↓↓↓
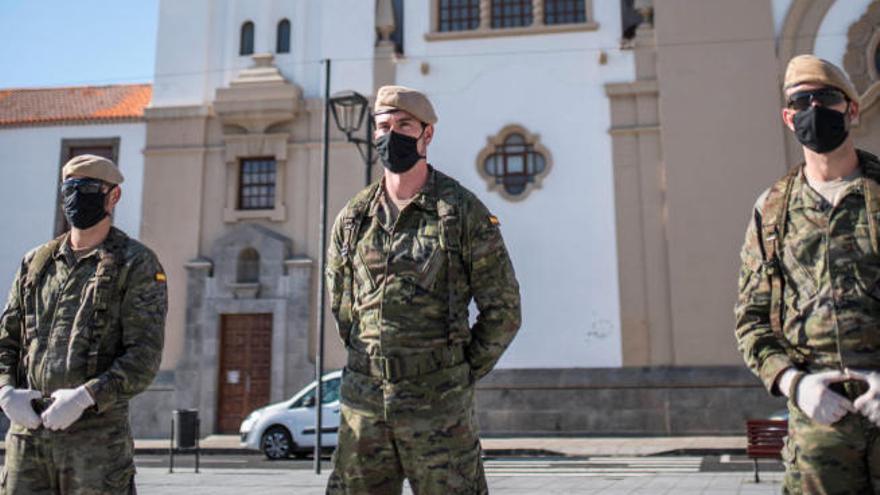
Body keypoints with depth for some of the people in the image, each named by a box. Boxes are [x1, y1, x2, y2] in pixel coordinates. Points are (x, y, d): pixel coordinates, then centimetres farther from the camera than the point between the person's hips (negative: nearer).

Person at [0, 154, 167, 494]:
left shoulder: (137, 265, -2)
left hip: (97, 436, -5)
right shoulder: (37, 263, 15)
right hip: (27, 431, 5)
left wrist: (85, 397, -21)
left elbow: (144, 357, -10)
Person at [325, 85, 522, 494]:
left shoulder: (464, 212, -4)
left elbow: (503, 310, -2)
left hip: (438, 405, -3)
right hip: (363, 404, 4)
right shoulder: (353, 218, 7)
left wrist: (461, 374, -1)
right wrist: (371, 361, 13)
↑↑↑
Set out every line of the item above as a numbered list, leaving out the picture and any blank lines.

- [TASK OUTPUT]
1. Body keypoints with depth for some of the people in the image, each named by a box. Boxes are [x1, y1, x2, y2] in pixel coordinates. Points are (x, y, d): pixel coordinates, then centimetres farther from the camera than the point between the person's hips (negative: nearer).
2. Person at [0, 154, 167, 494]:
3. left shoulder: (137, 265, -2)
4. left hip: (97, 436, -5)
5. right shoulder: (37, 263, 15)
6. right hip: (27, 431, 5)
7. left wrist: (85, 397, -21)
8. left elbow: (144, 357, -10)
9. Person at [325, 85, 522, 494]:
10. left shoulder: (464, 212, -4)
11. left elbow: (503, 310, -2)
12. left hip: (438, 405, -3)
13. right hip: (363, 404, 4)
14. right shoulder: (353, 218, 7)
15. left wrist: (461, 374, -1)
16. right wrist: (371, 361, 13)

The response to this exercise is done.